A tremendous crash not far behind her, followed by a cry of pain. A brief silence, except for her own panting breath, and then a police radio crackled through the woods. Ingrid kept going, slower now without the flashlight, but she left the crackling
sound behind. No one came after her, no one who made noise or aimed a light. Soon her eyes adjusted to the darkness, and the path began to shine again like polished coal. She ran.

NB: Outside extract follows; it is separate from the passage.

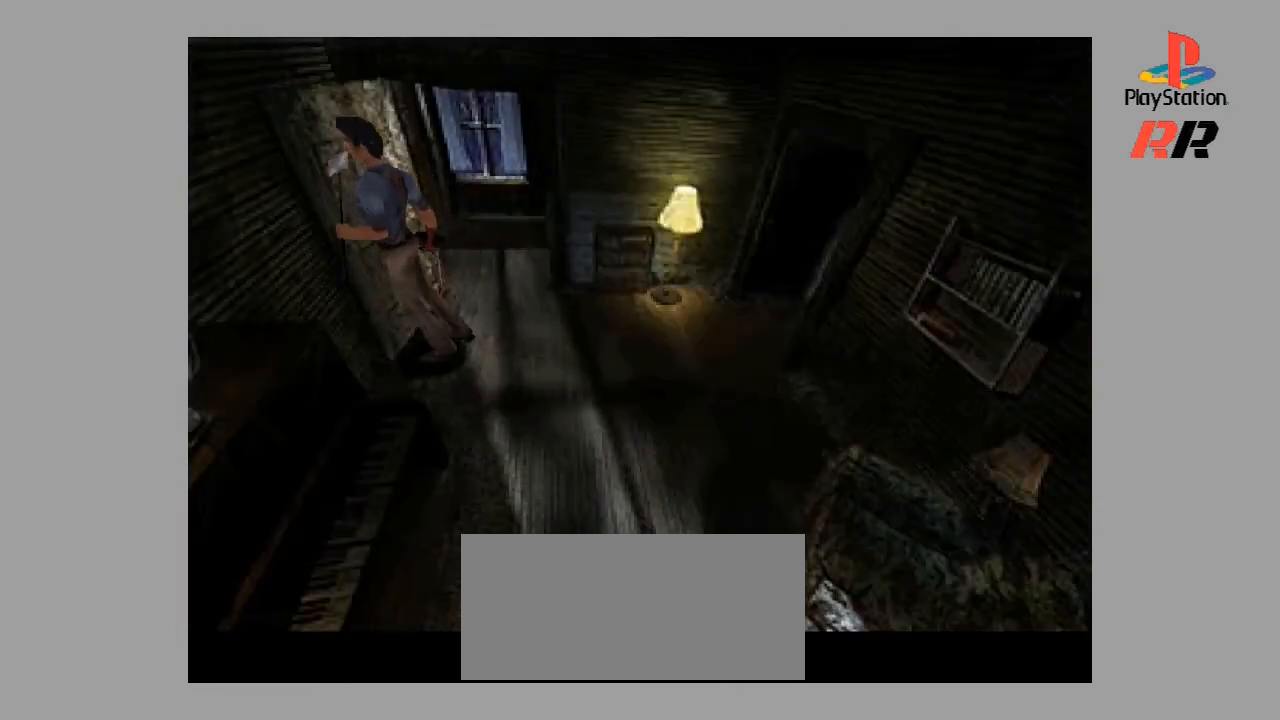
{"buttons": [], "events": [[33, "DPAD_RIGHT", "down"], [367, "DPAD_RIGHT", "up"]]}
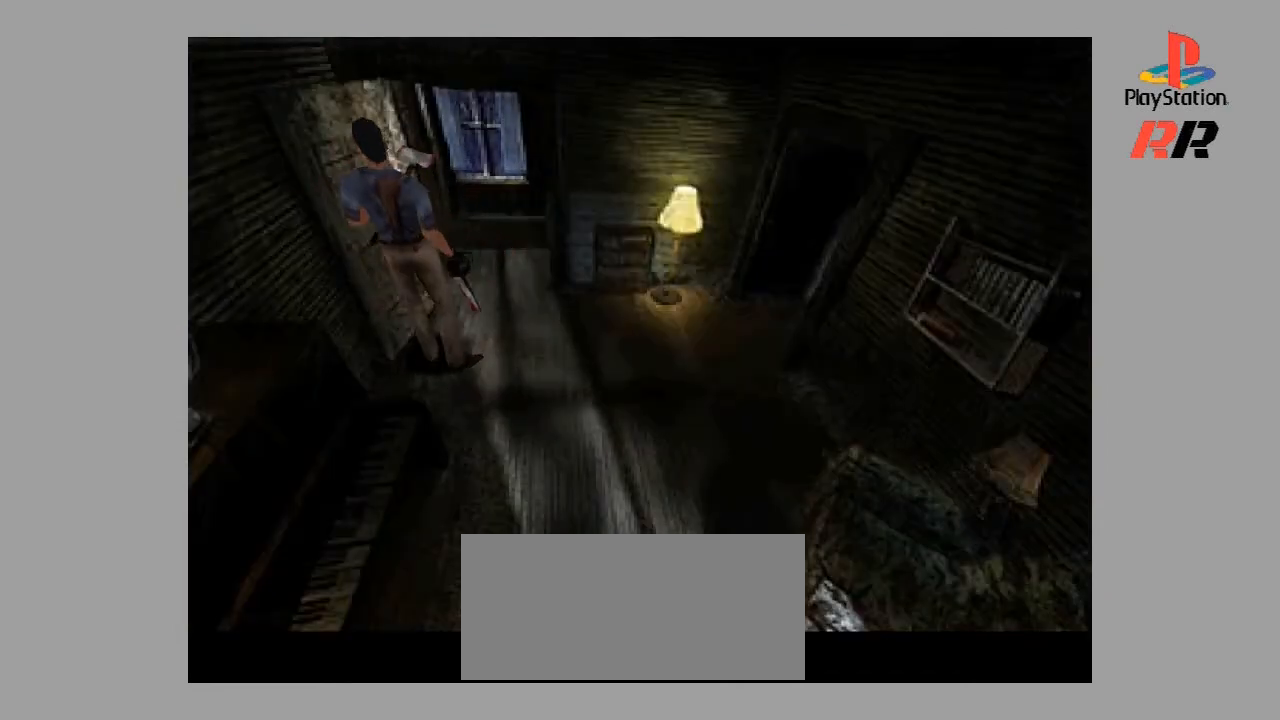
{"buttons": ["DPAD_UP"], "events": [[133, "DPAD_UP", "down"]]}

Ingrid could run. Running ran in the family. She ran until she could run no more, which must have been a long time. Shouldn't she have reached the big rock by now? Ingrid peered into the darkness, saw no sign of that looming shadow. She listened, heard nothing but a dog howling, somewhere up ahead.

Ingrid kept going, walking now and starting to feel a chill, her sweat cooling. Where was the big rock? The path suddenly split in two, two polished black tracks, forming a Y. Ingrid didn't remember any Y. Left or right? Right seemed best for no reason she could explain. Why hadn't she taken up the hobby of learning Echo Falls years ago?

Play to win, she told herself.

This path to the right had lots of twists and turns, twists and turns she didn't remember. The sound of the howling dog grew louder and louder, very near, then stopped abruptly. Ingrid stopped too. She took the risk of switching on her flashlight. There on the path, not ten yards away, stood a big dog, its eyes yellow and opaque.

“Good dog,” she said.

The dog growled.

Okay. This was probably the wrong path anyway. Her best bet would be returning to the Y intersection, trying the left-hand path. Ingrid started back. She heard the dog taking off after her.

Ingrid whipped around, aimed the flash in the dog's face. The dog froze, one forepaw poised in the air, like one of those well-trained pointers. But this was not a well-trained pointer. Close up, this dog, collarless, turned out to be kind of fat and dumb-looking, with floppy ears and droopy eyes. Ingrid held out her hand. The dog wagged its tail and came forward. She patted its head. It pressed its head against her hand. Simple as that. They were pals.

“Where's out?” Ingrid said.

The dog ran in a little circle, stopped by the nearest tree, and lifted his leg.

“You're a big help,” Ingrid said.

She backtracked to the Y intersection, took the left fork this time, the dog trotting along beside her. The left fork led down a long hill and then came to a three-way split, one path going left, one right, one straight ahead. Where was the rock? The previous left fork must have been a mistake. If so, shouldn't
she take the right-hand path now, as a correction? Ingrid took the right-hand path, the logical choice, the choice Sherlock Holmes would have made. She tried to think of any similar situations Holmes had been in and remembered none.

The right-hand path went up a rise, got narrow and almost disappeared, then came out at an opening in the woods. Ingrid found herself on the top of a hill. Down below flowed the river, silvery black. The river? Didn't that mean she'd gone in the exact wrong direction? The river was on the other side of the woods from her house, miles and miles away, so far she'd never even considered walking to it. And the falls: She could hear them, not too distant, making a sound like people going
shhhh.
That would mean…yes: Topping a hill on the opposite bank stood Prescott Hall, the old mansion that housed the Prescott Players, all its tall leaded windows dark. Curiouser and curiouser. Prescott Hall was nowhere near 99 Maple Lane. Griddie, deep down the rabbit hole.